RECORDS FOR PROCESSING below:

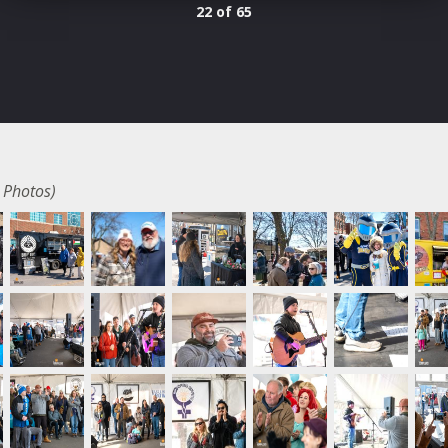
22 of 65
 Photos)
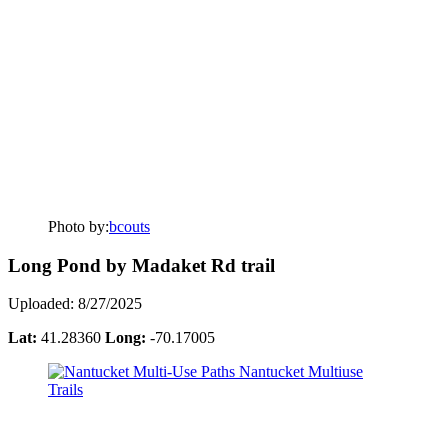
Photo by:
bcouts
Long Pond by Madaket Rd trail
Uploaded: 8/27/2025
Lat:
41.28360
Long:
-70.17005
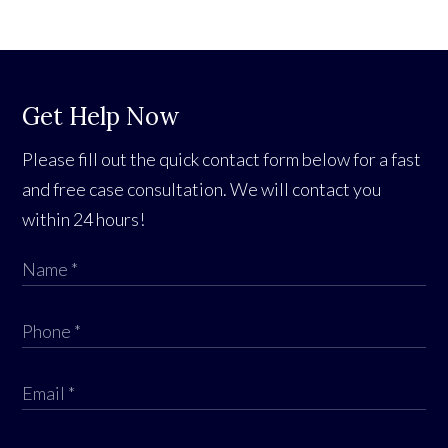
Get Help Now
Please fill out the quick contact form below for a fast
and free case consultation. We will contact you
within 24 hours!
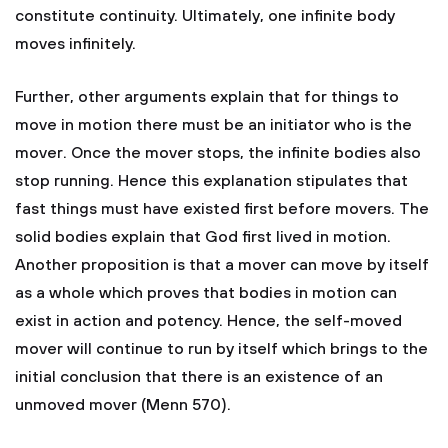
constitute continuity. Ultimately, one infinite body
moves infinitely.
Further, other arguments explain that for things to
move in motion there must be an initiator who is the
mover. Once the mover stops, the infinite bodies also
stop running. Hence this explanation stipulates that
fast things must have existed first before movers. The
solid bodies explain that God first lived in motion.
Another proposition is that a mover can move by itself
as a whole which proves that bodies in motion can
exist in action and potency. Hence, the self-moved
mover will continue to run by itself which brings to the
initial conclusion that there is an existence of an
unmoved mover (Menn 570).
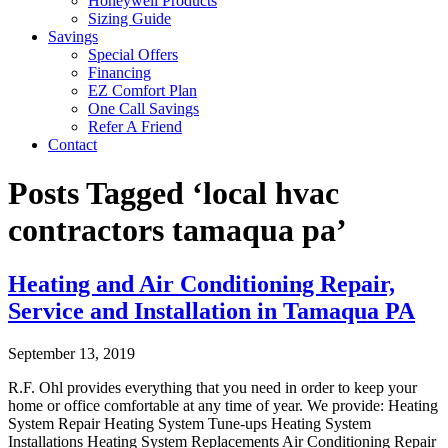
Honeywell Products
Sizing Guide
Savings
Special Offers
Financing
EZ Comfort Plan
One Call Savings
Refer A Friend
Contact
Posts Tagged ‘local hvac
contractors tamaqua pa’
Heating and Air Conditioning Repair,
Service and Installation in Tamaqua PA
September 13, 2019
R.F. Ohl provides everything that you need in order to keep your
home or office comfortable at any time of year. We provide: Heating
System Repair Heating System Tune-ups Heating System
Installations Heating System Replacements Air Conditioning Repair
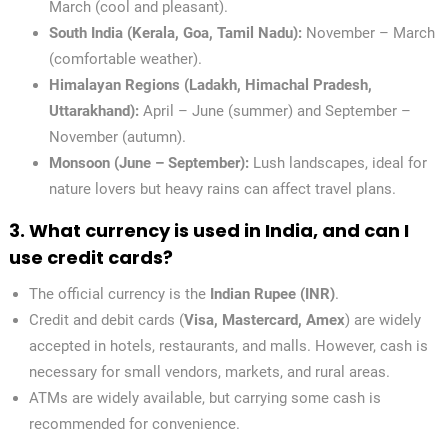
March (cool and pleasant).
South India (Kerala, Goa, Tamil Nadu):
November – March
(comfortable weather).
Himalayan Regions (Ladakh, Himachal Pradesh,
Uttarakhand):
April – June (summer) and September –
November (autumn).
Monsoon (June – September):
Lush landscapes, ideal for
nature lovers but heavy rains can affect travel plans.
3. What currency is used in India, and can I
use credit cards?
The official currency is the
Indian Rupee (INR)
.
Credit and debit cards (
Visa, Mastercard, Amex
) are widely
accepted in hotels, restaurants, and malls. However, cash is
necessary for small vendors, markets, and rural areas.
ATMs are widely available, but carrying some cash is
recommended for convenience.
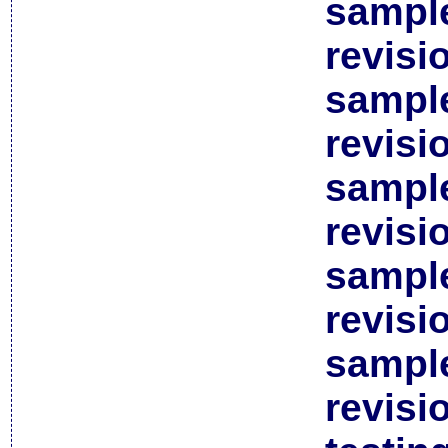
sample
revisi
sample
revisi
sample
revisi
sample
revisi
sample
revisi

End of RECORDS FOR PROCESSING.

Edit these lines so that every "cash" becomes "banknotes", leaving everything else the same and omitting the pictures.

| RESPONSE FOR THIS EXERCISE |
22 of 65
 Photos)
Photo by:
bcouts
Long Pond by Madaket Rd trail
Uploaded: 8/27/2025
Lat:
41.28360
Long:
-70.17005
Get Help Now
Please fill out the quick contact form below for a fast
and free case consultation. We will contact you
within 24 hours!
constitute continuity. Ultimately, one infinite body
moves infinitely.
Further, other arguments explain that for things to
move in motion there must be an initiator who is the
mover. Once the mover stops, the infinite bodies also
stop running. Hence this explanation stipulates that
fast things must have existed first before movers. The
solid bodies explain that God first lived in motion.
Another proposition is that a mover can move by itself
as a whole which proves that bodies in motion can
exist in action and potency. Hence, the self-moved
mover will continue to run by itself which brings to the
initial conclusion that there is an existence of an
unmoved mover (Menn 570).
Honeywell Products
Sizing Guide
Savings
Special Offers
Financing
EZ Comfort Plan
One Call Savings
Refer A Friend
Contact
Posts Tagged ‘local hvac
contractors tamaqua pa’
Heating and Air Conditioning Repair,
Service and Installation in Tamaqua PA
September 13, 2019
R.F. Ohl provides everything that you need in order to keep your
home or office comfortable at any time of year. We provide: Heating
System Repair Heating System Tune-ups Heating System
Installations Heating System Replacements Air Conditioning Repair
March (cool and pleasant).
South India (Kerala, Goa, Tamil Nadu):
November – March
(comfortable weather).
Himalayan Regions (Ladakh, Himachal Pradesh,
Uttarakhand):
April – June (summer) and September –
November (autumn).
Monsoon (June – September):
Lush landscapes, ideal for
nature lovers but heavy rains can affect travel plans.
3. What currency is used in India, and can I
use credit cards?
The official currency is the
Indian Rupee (INR)
.
Credit and debit cards (
Visa, Mastercard, Amex
) are widely
accepted in hotels, restaurants, and malls. However, banknotes is
necessary for small vendors, markets, and rural areas.
ATMs are widely available, but carrying some banknotes is
recommended for convenience.
sample
revisi
sample
revisi
sample
revisi
sample
revisi
sample
revisi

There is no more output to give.